Make an exact copy, from the records below, of the lines from the line containing "in this context on the occasion of the" to the line containing "Airbus Foundation Explorers Centre", both lines included, excluding pictures.

**Listed entries**
---+---

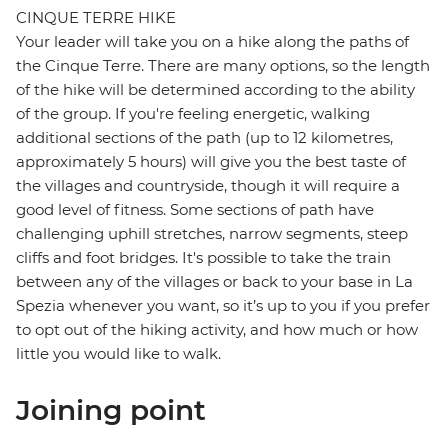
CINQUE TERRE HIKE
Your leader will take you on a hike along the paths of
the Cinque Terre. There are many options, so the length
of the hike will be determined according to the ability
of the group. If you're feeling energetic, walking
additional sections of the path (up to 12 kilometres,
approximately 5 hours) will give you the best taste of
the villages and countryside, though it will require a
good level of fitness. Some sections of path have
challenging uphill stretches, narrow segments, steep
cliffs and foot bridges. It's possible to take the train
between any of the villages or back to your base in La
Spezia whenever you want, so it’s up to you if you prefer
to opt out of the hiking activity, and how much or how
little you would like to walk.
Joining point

---+---

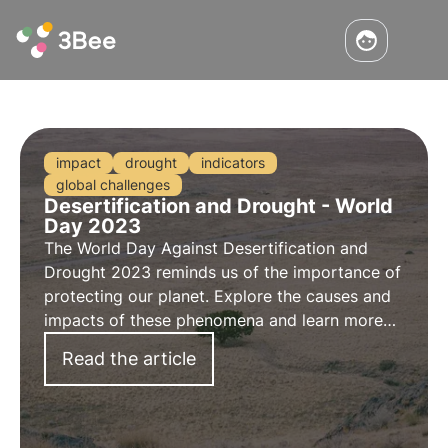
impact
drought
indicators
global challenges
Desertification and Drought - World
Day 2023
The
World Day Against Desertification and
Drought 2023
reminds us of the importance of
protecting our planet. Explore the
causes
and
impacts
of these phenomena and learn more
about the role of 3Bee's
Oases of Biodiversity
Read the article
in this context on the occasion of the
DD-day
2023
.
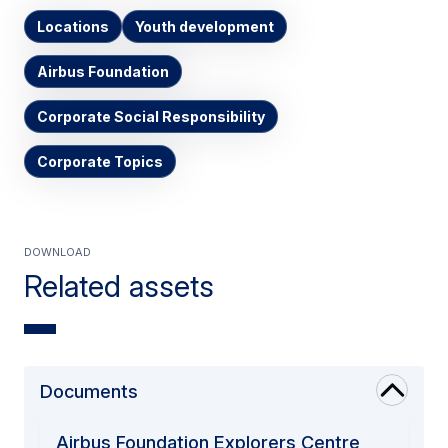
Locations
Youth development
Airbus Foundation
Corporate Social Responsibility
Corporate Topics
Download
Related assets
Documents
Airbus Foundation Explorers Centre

---+---

**Response box**
in this context on the occasion of the
DD-day
2023
.
Locations
Youth development
Airbus Foundation
Corporate Social Responsibility
Corporate Topics
Download
Related assets
Documents
Airbus Foundation Explorers Centre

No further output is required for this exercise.